Widespread fears that Affordable Care Act exchanges would fail to guard customer information are already coming true in California, where the state exchange is giving selected insurance agents customer contact information, resulting in unwanted calls and emails to Californians who have checked out the exchange but declined to buy insurance.
The Los Angeles Times’ Chad Terhune reports that Covered California, which Obamacare proponents have held up as a rare example of a functioning state health care exchange, provides names, addresses, phone numbers and email addresses of customers who did not ask to be contacted.
“[Y]our contact information was provided to me by Covered California since your application is not yet finalized, however, you have been determined as eligible by Covered California,” an email sent to one outraged Californian began.
Covered California Executive Director Peter Lee told the paper that the unwanted contacts were necessary because the exchange, which claims to have signed up 80,000 people in insurance plans and qualified another 140,000 for Medicaid, is falling behind in its enrollment goals.
“I can imagine some people may be upset,” Lee offered.
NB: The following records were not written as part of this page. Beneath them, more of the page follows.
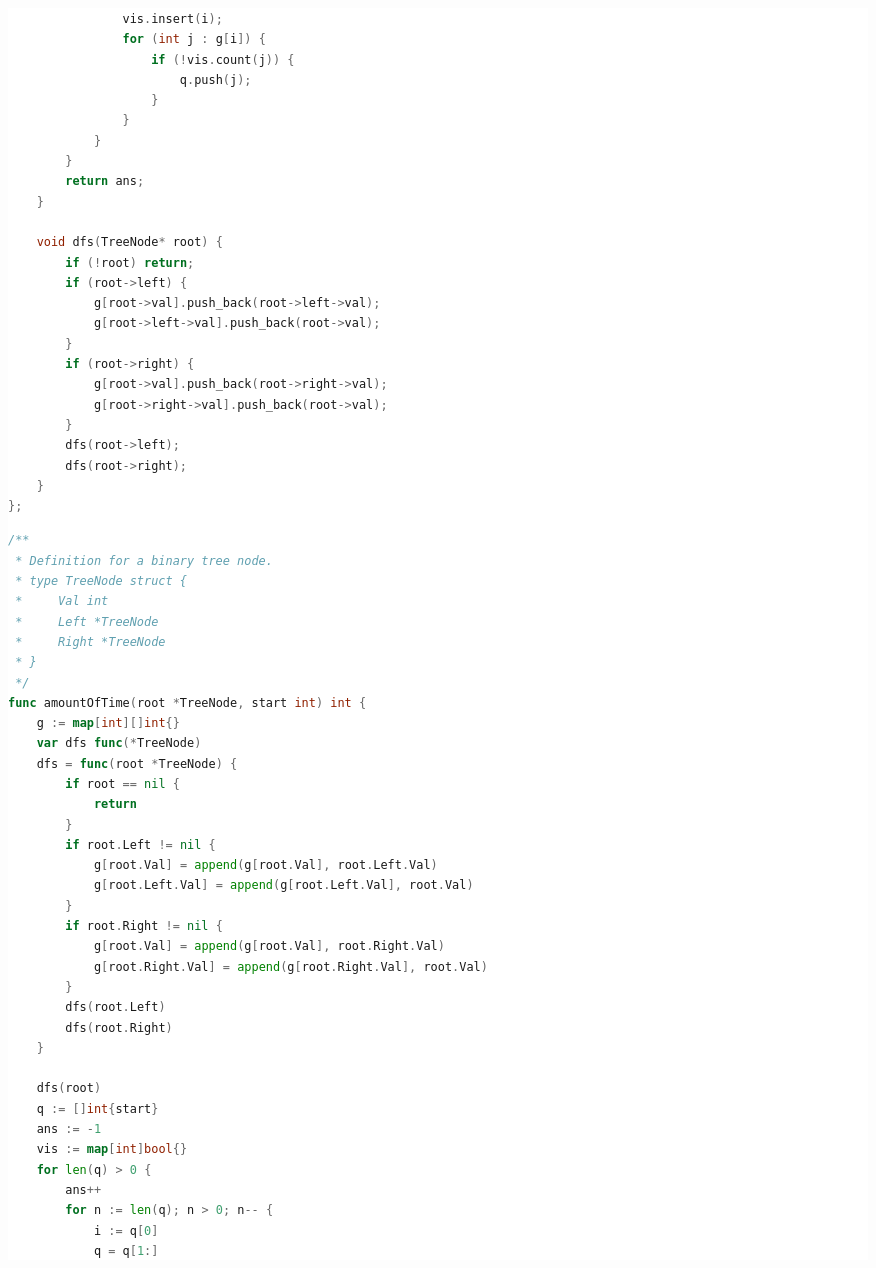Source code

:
 ```cpp
                vis.insert(i);
                for (int j : g[i]) {
                    if (!vis.count(j)) {
                        q.push(j);
                    }
                }
            }
        }
        return ans;
    }

    void dfs(TreeNode* root) {
        if (!root) return;
        if (root->left) {
            g[root->val].push_back(root->left->val);
            g[root->left->val].push_back(root->val);
        }
        if (root->right) {
            g[root->val].push_back(root->right->val);
            g[root->right->val].push_back(root->val);
        }
        dfs(root->left);
        dfs(root->right);
    }
};
```

```go
/**
 * Definition for a binary tree node.
 * type TreeNode struct {
 *     Val int
 *     Left *TreeNode
 *     Right *TreeNode
 * }
 */
func amountOfTime(root *TreeNode, start int) int {
	g := map[int][]int{}
	var dfs func(*TreeNode)
	dfs = func(root *TreeNode) {
		if root == nil {
			return
		}
		if root.Left != nil {
			g[root.Val] = append(g[root.Val], root.Left.Val)
			g[root.Left.Val] = append(g[root.Left.Val], root.Val)
		}
		if root.Right != nil {
			g[root.Val] = append(g[root.Val], root.Right.Val)
			g[root.Right.Val] = append(g[root.Right.Val], root.Val)
		}
		dfs(root.Left)
		dfs(root.Right)
	}

	dfs(root)
	q := []int{start}
	ans := -1
	vis := map[int]bool{}
	for len(q) > 0 {
		ans++
		for n := len(q); n > 0; n-- {
			i := q[0]
			q = q[1:]
```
The Golden State maintains a network of 7,700 technically private insurance agents to promote its health care exchange. The Times contacted agents who expressed outrage or conceded that the calls could be irksome to customers. The president of the California Association of Health Underwriters told the paper he was “shocked and dumbfounded” by the news and had assumed the customers on the call list requested contact.
“For a government agency to release this information to an outside person is a major issue,” a Ventura County tech consultant, who recieved an unwanted outreach, told the paper.
Both the federal government and the states, with California usually leading the way, closely monitor private companies’ policies around contacting prospective customers. Companies that do not enjoy close connections with powerful government agencies are under pressure to provide straightforward terms of service agreements, while telemarketers are required to maintain “do not call” lists and other assurances against harassment.
Lee told the Times Covered California does not share sensitive information such as Social Security numbers and maintained that the practice is legal.
Covered California’s media office did not reply to a request for comment from The Daily Caller. A call to the exchange’s main line went to a hold recording pleading high call volume.